What this task involves: So that nothing is lost, restate each entry exactly as supplied.

Available data:
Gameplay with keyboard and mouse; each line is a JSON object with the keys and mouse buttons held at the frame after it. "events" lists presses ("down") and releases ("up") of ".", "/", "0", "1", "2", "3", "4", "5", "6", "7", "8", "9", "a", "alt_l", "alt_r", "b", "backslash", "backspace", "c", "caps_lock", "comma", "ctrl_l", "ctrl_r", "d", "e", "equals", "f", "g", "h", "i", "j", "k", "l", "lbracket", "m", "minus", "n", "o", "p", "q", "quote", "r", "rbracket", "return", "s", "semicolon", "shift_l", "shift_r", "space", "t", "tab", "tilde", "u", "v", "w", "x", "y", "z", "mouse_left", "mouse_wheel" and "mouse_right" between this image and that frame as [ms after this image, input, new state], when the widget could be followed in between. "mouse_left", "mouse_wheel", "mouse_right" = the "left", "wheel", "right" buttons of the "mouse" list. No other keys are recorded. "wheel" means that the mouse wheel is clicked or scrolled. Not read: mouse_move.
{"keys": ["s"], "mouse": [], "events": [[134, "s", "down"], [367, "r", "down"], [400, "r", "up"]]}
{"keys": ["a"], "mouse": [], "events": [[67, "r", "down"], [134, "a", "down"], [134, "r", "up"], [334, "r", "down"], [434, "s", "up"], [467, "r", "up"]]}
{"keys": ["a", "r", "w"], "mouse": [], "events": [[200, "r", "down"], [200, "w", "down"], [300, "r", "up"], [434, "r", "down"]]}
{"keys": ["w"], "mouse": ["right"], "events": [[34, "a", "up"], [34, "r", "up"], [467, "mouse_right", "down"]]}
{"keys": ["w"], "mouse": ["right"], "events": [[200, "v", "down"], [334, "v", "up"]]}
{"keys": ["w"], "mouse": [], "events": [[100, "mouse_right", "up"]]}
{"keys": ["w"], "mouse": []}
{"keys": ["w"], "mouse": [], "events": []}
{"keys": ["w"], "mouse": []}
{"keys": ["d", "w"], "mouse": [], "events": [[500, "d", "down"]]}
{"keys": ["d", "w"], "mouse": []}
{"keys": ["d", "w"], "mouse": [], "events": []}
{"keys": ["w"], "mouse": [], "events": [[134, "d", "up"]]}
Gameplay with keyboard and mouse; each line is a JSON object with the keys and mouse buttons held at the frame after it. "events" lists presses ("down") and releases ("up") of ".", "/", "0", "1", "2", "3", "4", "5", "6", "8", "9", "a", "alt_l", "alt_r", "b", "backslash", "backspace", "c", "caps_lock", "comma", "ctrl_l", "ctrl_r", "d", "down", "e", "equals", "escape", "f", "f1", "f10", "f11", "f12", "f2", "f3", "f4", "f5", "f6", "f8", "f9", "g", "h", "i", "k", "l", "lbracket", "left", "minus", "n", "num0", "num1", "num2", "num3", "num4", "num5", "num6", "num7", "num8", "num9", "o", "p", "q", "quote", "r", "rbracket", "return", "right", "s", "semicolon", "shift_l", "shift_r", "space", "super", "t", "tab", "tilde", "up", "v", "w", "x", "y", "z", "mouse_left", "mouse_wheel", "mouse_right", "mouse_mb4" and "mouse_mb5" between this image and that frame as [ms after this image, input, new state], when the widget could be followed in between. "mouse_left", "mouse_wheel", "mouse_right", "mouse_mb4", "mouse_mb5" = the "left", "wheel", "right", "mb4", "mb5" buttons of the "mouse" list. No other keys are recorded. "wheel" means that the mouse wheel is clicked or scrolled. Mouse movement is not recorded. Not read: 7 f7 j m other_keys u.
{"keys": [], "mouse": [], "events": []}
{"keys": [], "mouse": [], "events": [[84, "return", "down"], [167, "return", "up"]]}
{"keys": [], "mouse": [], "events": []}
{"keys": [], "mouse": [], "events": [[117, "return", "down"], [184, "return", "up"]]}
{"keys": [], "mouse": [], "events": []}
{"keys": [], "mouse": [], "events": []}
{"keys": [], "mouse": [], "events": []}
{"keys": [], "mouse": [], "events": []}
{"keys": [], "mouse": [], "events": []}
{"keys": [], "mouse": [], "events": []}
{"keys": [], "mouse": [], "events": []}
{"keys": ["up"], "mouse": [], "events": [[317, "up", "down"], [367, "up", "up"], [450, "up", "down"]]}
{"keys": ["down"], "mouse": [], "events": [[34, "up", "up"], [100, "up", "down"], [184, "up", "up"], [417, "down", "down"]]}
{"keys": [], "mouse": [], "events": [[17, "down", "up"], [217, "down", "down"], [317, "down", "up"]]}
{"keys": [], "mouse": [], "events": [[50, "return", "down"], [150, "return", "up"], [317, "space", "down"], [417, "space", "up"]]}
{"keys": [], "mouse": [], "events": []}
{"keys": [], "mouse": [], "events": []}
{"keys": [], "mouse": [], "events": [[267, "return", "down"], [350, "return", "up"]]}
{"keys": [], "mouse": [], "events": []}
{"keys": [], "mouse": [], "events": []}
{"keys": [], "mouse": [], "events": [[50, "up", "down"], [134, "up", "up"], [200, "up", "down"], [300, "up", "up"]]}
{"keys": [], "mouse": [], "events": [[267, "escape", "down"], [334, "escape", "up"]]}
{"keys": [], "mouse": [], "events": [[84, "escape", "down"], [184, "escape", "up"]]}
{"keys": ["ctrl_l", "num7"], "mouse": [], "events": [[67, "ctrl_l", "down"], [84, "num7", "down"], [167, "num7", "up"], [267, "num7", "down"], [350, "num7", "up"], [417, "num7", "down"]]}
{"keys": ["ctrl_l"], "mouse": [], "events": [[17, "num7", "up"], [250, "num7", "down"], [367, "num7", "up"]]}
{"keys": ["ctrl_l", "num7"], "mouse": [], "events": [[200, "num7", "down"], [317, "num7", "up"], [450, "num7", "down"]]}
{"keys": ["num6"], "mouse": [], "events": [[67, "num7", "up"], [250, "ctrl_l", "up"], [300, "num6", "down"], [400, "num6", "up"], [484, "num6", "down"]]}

Task response:
Gameplay with keyboard and mouse; each line is a JSON object with the keys and mouse buttons held at the frame after it. "events" lists presses ("down") and releases ("up") of ".", "/", "0", "1", "2", "3", "4", "5", "6", "7", "8", "9", "a", "alt_l", "alt_r", "b", "backslash", "backspace", "c", "caps_lock", "comma", "ctrl_l", "ctrl_r", "d", "e", "equals", "f", "g", "h", "i", "j", "k", "l", "lbracket", "m", "minus", "n", "o", "p", "q", "quote", "r", "rbracket", "return", "s", "semicolon", "shift_l", "shift_r", "space", "t", "tab", "tilde", "u", "v", "w", "x", "y", "z", "mouse_left", "mouse_wheel" and "mouse_right" between this image and that frame as [ms after this image, input, new state], when the widget could be followed in between. "mouse_left", "mouse_wheel", "mouse_right" = the "left", "wheel", "right" buttons of the "mouse" list. No other keys are recorded. "wheel" means that the mouse wheel is clicked or scrolled. Not read: mouse_move.
{"keys": ["s"], "mouse": [], "events": [[134, "s", "down"], [367, "r", "down"], [400, "r", "up"]]}
{"keys": ["a"], "mouse": [], "events": [[67, "r", "down"], [134, "a", "down"], [134, "r", "up"], [334, "r", "down"], [434, "s", "up"], [467, "r", "up"]]}
{"keys": ["a", "r", "w"], "mouse": [], "events": [[200, "r", "down"], [200, "w", "down"], [300, "r", "up"], [434, "r", "down"]]}
{"keys": ["w"], "mouse": ["right"], "events": [[34, "a", "up"], [34, "r", "up"], [467, "mouse_right", "down"]]}
{"keys": ["w"], "mouse": ["right"], "events": [[200, "v", "down"], [334, "v", "up"]]}
{"keys": ["w"], "mouse": [], "events": [[100, "mouse_right", "up"]]}
{"keys": ["w"], "mouse": []}
{"keys": ["w"], "mouse": [], "events": []}
{"keys": ["w"], "mouse": []}
{"keys": ["d", "w"], "mouse": [], "events": [[500, "d", "down"]]}
{"keys": ["d", "w"], "mouse": []}
{"keys": ["d", "w"], "mouse": [], "events": []}
{"keys": ["w"], "mouse": [], "events": [[134, "d", "up"]]}
Gameplay with keyboard and mouse; each line is a JSON object with the keys and mouse buttons held at the frame after it. "events" lists presses ("down") and releases ("up") of ".", "/", "0", "1", "2", "3", "4", "5", "6", "8", "9", "a", "alt_l", "alt_r", "b", "backslash", "backspace", "c", "caps_lock", "comma", "ctrl_l", "ctrl_r", "d", "down", "e", "equals", "escape", "f", "f1", "f10", "f11", "f12", "f2", "f3", "f4", "f5", "f6", "f8", "f9", "g", "h", "i", "k", "l", "lbracket", "left", "minus", "n", "num0", "num1", "num2", "num3", "num4", "num5", "num6", "num7", "num8", "num9", "o", "p", "q", "quote", "r", "rbracket", "return", "right", "s", "semicolon", "shift_l", "shift_r", "space", "super", "t", "tab", "tilde", "up", "v", "w", "x", "y", "z", "mouse_left", "mouse_wheel", "mouse_right", "mouse_mb4" and "mouse_mb5" between this image and that frame as [ms after this image, input, new state], when the widget could be followed in between. "mouse_left", "mouse_wheel", "mouse_right", "mouse_mb4", "mouse_mb5" = the "left", "wheel", "right", "mb4", "mb5" buttons of the "mouse" list. No other keys are recorded. "wheel" means that the mouse wheel is clicked or scrolled. Mouse movement is not recorded. Not read: 7 f7 j m other_keys u.
{"keys": [], "mouse": [], "events": []}
{"keys": [], "mouse": [], "events": [[84, "return", "down"], [167, "return", "up"]]}
{"keys": [], "mouse": [], "events": []}
{"keys": [], "mouse": [], "events": [[117, "return", "down"], [184, "return", "up"]]}
{"keys": [], "mouse": [], "events": []}
{"keys": [], "mouse": [], "events": []}
{"keys": [], "mouse": [], "events": []}
{"keys": [], "mouse": [], "events": []}
{"keys": [], "mouse": [], "events": []}
{"keys": [], "mouse": [], "events": []}
{"keys": [], "mouse": [], "events": []}
{"keys": ["up"], "mouse": [], "events": [[317, "up", "down"], [367, "up", "up"], [450, "up", "down"]]}
{"keys": ["down"], "mouse": [], "events": [[34, "up", "up"], [100, "up", "down"], [184, "up", "up"], [417, "down", "down"]]}
{"keys": [], "mouse": [], "events": [[17, "down", "up"], [217, "down", "down"], [317, "down", "up"]]}
{"keys": [], "mouse": [], "events": [[50, "return", "down"], [150, "return", "up"], [317, "space", "down"], [417, "space", "up"]]}
{"keys": [], "mouse": [], "events": []}
{"keys": [], "mouse": [], "events": []}
{"keys": [], "mouse": [], "events": [[267, "return", "down"], [350, "return", "up"]]}
{"keys": [], "mouse": [], "events": []}
{"keys": [], "mouse": [], "events": []}
{"keys": [], "mouse": [], "events": [[50, "up", "down"], [134, "up", "up"], [200, "up", "down"], [300, "up", "up"]]}
{"keys": [], "mouse": [], "events": [[267, "escape", "down"], [334, "escape", "up"]]}
{"keys": [], "mouse": [], "events": [[84, "escape", "down"], [184, "escape", "up"]]}
{"keys": ["ctrl_l", "num7"], "mouse": [], "events": [[67, "ctrl_l", "down"], [84, "num7", "down"], [167, "num7", "up"], [267, "num7", "down"], [350, "num7", "up"], [417, "num7", "down"]]}
{"keys": ["ctrl_l"], "mouse": [], "events": [[17, "num7", "up"], [250, "num7", "down"], [367, "num7", "up"]]}
{"keys": ["ctrl_l", "num7"], "mouse": [], "events": [[200, "num7", "down"], [317, "num7", "up"], [450, "num7", "down"]]}
{"keys": ["num6"], "mouse": [], "events": [[67, "num7", "up"], [250, "ctrl_l", "up"], [300, "num6", "down"], [400, "num6", "up"], [484, "num6", "down"]]}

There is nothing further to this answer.